Amanda Gold, Chronicle Staff Writer
Chris Stewart / SFC
Margaritas and a renowned Tequila collection are the main attractions at Tommy’s Mexican Restaurant.
This is Week 8 of our 49 Square Mile Project, in which The Chronicle’s Food & Wine staff searched out the most significant food-related enterprise in each square mile of the city. For an overview, go to sfg.ly/oNdJeK. Now we’re highlighting one square each week to spotlight more culinary attractions.
From Mexico to Morocco, we span the globe in the eighth square of our 49-mile search. Covering a wide stamp of the central Richmond District, heading west from Park Presidio to 30th Avenue and, looking north, from Anza into the Presidio, this square is largely associated with the dozens of Asian restaurants that dot the concentrated commercial stretches of Geary and Clement streets.
Most notably, there’s Ton Kiang, where owner Chin Wong has been serving a regular Chinese menu in addition to a wide selection of dumplings, buns and other dim sum specialties for more than 30 years. Though San Francisco is peppered with dim sum restaurants, this one remains among the most popular in the city.
Yet a handful of other types of restaurants have made an even greater impact.

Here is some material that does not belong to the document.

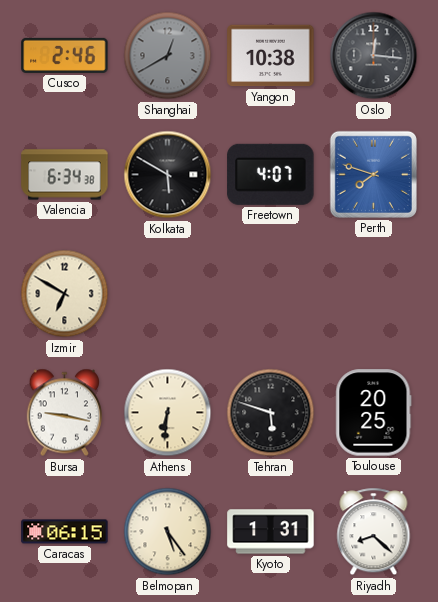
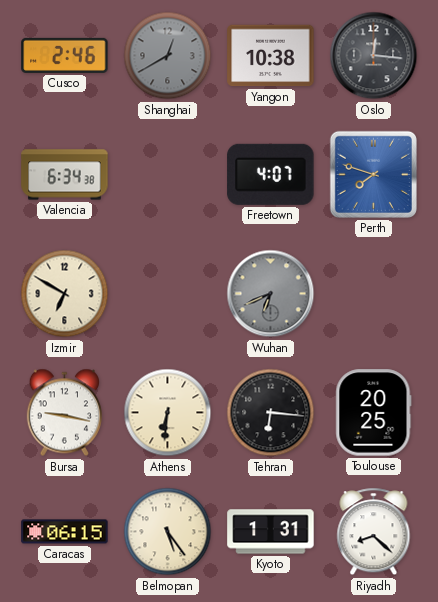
Kolkata: 5:50 -> none
Wuhan: none -> 6:41
Tehran: 5:48 -> 6:16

Opened in 1965 by late owner Tommy Bermejo and his wife, Elmy, Tommy’s restaurant features foods from the Bermejos’ native Yucatan. But really, the restaurant is about the booze – Tommy’s son, Julio, is known as the Tequila expert around town and claims to pour the most extensive assortment of 100 percent agave Tequila outside of Mexico.
Despite the aging interior and food that isn’t particularly distinguished, customers still line up three deep at the bar to down Tommy’s margaritas.
For these reasons, we chose the Mexican restaurant as the winner of this square during our search. But it wasn’t a slam dunk.
Aziza’s history lies in the “what” rather than the “when.” The restaurant has only been open for a decade, short by Richmond District standards, but many consider it among the first, and finest, examples of modernized Moroccan cuisine.
Chef-owner Mourad Lahlou dishes out delicious fare using flavors from his childhood in Morocco, but adds a Northern California twist and contemporary technique and sophistication. You won’t find any belly dancing or hand washing here.
Italian cuisine is easy to find as well. For nostalgia, it’s worth checking out Gaspare’s pizza, which has been around for over 25 years. Plastic grapevines, checked oilcloths – you know the drill. But the pizza still pleases.
On the flip side, the pint-size Pizzetta 211 remains one of the first neighborhood spots to have popularized thin-crust, Neapolitan-style pizza. Now there seems to be at least one in every nook of the city.
And if it’s just plain old American you’re craving, head to Bill’s Place, which has been doling out juicy burgers since 1959. That, capped off with a drink at Trad’r Sam, a local tiki-style watering hole dating back to the late 1930s, makes for a perfect central Richmond evening.